Before-and-after object listings:
>>>

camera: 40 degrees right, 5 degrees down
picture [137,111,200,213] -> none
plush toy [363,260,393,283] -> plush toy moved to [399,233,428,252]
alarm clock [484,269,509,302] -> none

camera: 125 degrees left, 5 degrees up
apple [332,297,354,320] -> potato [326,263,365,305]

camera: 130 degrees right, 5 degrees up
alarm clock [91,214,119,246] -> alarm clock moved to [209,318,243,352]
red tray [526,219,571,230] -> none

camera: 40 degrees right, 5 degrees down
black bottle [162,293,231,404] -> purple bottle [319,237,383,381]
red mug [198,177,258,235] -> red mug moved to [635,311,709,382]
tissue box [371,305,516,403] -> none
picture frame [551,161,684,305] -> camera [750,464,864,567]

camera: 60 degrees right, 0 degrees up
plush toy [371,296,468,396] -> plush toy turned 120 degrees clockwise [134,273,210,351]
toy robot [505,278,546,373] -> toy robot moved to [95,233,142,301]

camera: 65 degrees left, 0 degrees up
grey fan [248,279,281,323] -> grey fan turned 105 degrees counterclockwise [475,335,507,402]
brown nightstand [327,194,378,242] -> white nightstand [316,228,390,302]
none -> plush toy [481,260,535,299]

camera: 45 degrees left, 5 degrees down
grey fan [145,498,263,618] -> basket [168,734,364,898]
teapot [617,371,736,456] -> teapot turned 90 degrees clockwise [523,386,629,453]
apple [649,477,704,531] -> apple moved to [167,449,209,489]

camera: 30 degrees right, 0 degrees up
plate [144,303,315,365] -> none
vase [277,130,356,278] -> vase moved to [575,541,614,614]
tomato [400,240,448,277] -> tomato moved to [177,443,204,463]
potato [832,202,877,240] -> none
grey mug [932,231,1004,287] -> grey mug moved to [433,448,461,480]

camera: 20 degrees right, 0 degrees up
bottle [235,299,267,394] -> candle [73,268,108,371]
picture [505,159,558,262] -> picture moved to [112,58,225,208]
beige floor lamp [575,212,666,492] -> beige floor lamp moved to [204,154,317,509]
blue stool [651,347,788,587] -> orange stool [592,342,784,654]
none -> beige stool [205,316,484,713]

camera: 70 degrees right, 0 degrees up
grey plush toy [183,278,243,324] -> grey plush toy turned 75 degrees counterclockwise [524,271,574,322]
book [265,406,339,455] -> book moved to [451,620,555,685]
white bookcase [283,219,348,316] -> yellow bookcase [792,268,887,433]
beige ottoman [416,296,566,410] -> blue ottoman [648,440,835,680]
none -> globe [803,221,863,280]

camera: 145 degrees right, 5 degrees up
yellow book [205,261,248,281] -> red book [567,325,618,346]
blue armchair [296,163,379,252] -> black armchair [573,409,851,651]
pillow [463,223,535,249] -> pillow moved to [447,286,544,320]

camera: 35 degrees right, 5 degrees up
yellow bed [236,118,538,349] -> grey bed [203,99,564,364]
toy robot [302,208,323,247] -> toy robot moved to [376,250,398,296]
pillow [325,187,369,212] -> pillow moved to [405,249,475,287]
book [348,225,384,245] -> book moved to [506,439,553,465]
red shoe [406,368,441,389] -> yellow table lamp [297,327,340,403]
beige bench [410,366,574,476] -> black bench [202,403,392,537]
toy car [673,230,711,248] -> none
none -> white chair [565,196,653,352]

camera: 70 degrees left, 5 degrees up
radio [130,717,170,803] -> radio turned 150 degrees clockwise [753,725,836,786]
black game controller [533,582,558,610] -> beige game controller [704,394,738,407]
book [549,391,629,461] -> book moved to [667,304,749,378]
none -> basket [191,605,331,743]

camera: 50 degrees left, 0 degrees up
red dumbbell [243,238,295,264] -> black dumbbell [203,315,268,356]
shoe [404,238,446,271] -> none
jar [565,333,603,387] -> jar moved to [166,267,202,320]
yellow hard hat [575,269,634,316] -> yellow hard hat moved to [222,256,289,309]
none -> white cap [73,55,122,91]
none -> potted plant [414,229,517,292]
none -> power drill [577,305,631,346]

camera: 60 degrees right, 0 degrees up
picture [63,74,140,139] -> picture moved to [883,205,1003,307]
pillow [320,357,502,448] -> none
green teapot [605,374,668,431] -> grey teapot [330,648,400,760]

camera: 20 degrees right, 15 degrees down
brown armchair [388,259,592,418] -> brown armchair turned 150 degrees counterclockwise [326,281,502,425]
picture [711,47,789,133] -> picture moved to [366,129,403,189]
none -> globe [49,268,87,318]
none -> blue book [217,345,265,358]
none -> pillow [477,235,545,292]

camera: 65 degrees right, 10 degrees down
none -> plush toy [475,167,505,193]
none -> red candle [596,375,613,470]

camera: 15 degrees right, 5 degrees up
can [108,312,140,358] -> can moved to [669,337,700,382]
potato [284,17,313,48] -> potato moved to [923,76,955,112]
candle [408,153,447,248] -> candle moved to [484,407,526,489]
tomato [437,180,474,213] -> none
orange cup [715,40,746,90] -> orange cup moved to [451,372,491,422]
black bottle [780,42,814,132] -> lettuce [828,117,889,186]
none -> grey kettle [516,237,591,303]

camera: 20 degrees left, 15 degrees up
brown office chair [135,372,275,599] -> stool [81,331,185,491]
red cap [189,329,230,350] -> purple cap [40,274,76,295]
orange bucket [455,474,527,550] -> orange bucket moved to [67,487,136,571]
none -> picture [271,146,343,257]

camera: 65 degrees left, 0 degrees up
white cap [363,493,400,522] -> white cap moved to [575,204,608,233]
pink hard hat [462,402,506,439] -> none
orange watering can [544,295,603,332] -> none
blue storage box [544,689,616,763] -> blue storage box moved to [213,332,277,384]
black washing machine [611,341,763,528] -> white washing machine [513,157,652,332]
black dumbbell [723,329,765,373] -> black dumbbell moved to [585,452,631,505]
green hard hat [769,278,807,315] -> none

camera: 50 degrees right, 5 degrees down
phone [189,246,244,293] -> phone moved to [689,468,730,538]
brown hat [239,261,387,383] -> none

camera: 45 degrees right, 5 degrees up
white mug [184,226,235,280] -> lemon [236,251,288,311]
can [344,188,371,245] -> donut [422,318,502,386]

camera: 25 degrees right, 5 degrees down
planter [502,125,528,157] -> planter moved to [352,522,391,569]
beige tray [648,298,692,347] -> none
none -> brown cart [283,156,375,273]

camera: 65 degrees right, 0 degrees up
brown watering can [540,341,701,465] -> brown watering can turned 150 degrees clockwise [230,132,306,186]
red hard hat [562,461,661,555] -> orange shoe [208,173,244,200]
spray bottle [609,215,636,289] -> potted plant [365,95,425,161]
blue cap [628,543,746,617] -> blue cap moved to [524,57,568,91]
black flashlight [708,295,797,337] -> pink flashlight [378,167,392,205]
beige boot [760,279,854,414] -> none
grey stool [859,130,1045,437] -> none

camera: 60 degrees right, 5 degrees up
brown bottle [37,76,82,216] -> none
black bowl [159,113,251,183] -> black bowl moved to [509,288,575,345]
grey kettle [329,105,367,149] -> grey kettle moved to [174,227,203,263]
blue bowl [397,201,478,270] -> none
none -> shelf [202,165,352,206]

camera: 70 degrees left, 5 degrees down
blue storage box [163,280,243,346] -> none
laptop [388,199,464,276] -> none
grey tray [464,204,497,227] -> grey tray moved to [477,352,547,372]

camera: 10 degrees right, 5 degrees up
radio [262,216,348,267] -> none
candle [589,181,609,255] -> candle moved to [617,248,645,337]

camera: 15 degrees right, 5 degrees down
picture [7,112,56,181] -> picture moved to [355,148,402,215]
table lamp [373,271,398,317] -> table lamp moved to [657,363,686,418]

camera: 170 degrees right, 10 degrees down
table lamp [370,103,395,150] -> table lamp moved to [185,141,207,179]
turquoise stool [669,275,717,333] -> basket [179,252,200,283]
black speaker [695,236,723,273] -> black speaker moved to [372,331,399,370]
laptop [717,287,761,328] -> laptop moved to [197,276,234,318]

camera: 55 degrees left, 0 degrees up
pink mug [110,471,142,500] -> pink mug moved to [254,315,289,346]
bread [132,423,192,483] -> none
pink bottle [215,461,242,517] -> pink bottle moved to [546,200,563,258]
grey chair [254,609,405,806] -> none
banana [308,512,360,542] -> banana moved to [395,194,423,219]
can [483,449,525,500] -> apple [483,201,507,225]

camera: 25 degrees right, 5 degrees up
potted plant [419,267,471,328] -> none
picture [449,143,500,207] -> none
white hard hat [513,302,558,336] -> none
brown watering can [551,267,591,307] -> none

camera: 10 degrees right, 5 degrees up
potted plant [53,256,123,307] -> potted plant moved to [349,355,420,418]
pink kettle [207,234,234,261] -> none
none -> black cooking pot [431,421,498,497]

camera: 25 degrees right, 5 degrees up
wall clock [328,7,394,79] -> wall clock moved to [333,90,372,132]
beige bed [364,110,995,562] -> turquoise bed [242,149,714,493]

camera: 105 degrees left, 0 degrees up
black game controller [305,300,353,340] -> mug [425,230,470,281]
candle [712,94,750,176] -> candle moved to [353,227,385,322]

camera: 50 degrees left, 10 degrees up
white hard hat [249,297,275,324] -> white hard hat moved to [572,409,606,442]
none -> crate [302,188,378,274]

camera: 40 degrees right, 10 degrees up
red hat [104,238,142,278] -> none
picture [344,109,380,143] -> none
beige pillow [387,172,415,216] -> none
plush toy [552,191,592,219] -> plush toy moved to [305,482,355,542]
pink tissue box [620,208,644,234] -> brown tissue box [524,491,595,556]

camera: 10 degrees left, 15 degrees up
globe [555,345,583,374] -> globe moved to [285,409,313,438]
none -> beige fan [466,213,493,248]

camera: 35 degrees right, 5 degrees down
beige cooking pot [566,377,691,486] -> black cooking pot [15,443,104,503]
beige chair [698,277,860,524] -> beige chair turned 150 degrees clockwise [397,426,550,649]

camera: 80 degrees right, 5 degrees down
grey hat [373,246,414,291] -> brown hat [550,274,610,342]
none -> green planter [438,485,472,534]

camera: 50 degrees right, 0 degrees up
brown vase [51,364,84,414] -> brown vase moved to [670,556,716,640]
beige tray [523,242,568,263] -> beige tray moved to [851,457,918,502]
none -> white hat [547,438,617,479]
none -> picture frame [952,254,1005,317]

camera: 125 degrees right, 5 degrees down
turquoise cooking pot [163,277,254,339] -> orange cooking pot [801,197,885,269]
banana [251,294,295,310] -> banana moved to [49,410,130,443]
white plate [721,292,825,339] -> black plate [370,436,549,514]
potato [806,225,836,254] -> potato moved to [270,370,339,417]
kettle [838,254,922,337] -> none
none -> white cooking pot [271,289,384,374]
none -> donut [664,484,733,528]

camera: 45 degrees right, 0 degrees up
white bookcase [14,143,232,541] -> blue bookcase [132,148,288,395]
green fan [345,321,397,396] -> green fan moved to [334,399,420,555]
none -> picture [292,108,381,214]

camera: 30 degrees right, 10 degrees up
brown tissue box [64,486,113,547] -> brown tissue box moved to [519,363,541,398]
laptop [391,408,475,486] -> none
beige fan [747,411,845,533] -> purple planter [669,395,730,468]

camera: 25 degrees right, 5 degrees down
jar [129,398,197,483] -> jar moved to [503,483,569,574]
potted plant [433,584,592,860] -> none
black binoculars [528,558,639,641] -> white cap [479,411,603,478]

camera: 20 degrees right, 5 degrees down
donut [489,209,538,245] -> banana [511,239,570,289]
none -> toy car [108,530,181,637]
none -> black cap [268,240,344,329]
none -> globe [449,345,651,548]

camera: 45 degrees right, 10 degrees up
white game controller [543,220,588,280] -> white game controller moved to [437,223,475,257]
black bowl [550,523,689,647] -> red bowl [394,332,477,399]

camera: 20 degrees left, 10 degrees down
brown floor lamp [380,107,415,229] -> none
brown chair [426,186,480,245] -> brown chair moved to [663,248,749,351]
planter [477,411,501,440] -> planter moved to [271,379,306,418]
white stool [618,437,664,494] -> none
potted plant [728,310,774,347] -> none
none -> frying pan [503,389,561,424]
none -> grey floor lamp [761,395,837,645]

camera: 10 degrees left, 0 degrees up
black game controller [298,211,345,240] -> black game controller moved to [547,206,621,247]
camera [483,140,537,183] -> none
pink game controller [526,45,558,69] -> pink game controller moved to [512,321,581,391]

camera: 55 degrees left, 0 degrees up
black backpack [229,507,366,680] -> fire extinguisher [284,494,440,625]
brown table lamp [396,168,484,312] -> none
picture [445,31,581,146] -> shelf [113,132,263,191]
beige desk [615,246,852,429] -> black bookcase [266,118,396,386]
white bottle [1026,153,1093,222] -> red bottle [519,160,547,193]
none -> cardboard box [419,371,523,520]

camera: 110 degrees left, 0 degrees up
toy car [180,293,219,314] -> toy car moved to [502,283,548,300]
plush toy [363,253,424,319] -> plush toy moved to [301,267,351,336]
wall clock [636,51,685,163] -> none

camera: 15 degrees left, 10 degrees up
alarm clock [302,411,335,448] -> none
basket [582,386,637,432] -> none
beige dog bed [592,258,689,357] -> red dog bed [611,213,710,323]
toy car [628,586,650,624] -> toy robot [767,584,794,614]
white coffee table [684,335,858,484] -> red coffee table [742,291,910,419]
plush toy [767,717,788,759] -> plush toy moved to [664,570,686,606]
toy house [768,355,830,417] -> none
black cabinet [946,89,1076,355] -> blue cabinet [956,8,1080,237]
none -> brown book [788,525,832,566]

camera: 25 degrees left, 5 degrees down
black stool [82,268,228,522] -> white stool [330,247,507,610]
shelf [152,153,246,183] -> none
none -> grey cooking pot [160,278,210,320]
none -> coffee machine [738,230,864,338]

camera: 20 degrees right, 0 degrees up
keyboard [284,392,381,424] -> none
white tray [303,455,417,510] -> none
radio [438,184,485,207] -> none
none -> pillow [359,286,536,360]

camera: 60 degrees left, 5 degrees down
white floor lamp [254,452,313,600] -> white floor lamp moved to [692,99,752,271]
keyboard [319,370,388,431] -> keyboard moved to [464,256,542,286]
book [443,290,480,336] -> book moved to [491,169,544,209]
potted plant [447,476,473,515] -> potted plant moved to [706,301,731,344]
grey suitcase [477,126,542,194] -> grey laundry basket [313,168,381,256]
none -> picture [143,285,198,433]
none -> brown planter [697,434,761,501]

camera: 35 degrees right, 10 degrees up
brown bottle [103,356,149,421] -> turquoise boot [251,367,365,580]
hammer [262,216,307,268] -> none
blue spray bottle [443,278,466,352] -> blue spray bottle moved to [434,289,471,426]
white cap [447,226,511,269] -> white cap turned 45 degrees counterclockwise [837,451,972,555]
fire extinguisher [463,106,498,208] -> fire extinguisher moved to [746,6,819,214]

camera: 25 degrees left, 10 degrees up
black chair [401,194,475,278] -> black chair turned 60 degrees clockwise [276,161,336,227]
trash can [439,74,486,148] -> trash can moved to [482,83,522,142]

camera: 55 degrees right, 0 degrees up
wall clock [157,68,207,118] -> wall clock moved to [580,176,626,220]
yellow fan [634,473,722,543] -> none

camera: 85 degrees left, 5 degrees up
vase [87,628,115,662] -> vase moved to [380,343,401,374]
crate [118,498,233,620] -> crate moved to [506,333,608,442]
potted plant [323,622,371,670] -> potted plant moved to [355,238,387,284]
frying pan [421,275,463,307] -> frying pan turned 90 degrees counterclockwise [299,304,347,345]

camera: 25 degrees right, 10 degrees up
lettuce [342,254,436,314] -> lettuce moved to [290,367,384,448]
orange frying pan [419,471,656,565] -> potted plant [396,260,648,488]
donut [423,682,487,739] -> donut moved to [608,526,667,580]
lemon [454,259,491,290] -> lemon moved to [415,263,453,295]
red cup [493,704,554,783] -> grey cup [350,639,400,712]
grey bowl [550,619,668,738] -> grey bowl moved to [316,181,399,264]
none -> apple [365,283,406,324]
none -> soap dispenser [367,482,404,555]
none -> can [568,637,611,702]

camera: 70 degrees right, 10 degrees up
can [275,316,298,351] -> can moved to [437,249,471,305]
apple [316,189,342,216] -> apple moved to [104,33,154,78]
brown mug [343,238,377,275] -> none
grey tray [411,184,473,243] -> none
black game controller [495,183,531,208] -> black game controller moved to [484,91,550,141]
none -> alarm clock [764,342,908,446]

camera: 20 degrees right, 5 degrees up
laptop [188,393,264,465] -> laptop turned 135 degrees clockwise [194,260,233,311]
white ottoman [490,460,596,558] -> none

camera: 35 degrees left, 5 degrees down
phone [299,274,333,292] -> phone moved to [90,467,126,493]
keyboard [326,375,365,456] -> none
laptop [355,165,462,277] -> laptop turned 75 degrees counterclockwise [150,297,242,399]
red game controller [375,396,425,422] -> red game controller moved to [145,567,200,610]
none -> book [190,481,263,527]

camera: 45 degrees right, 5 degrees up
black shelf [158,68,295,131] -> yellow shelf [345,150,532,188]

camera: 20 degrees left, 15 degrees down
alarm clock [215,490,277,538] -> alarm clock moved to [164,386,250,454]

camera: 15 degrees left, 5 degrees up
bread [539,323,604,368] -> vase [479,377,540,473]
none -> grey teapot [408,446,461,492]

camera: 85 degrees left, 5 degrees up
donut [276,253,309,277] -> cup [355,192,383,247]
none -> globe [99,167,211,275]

<<<

__Task prompt__. Output the line containing "alarm clock [215,490,277,538]" together with all later lines of the entries, exactly as written, through the final line.

__Result__.
alarm clock [215,490,277,538] -> alarm clock moved to [164,386,250,454]

camera: 15 degrees left, 5 degrees up
bread [539,323,604,368] -> vase [479,377,540,473]
none -> grey teapot [408,446,461,492]

camera: 85 degrees left, 5 degrees up
donut [276,253,309,277] -> cup [355,192,383,247]
none -> globe [99,167,211,275]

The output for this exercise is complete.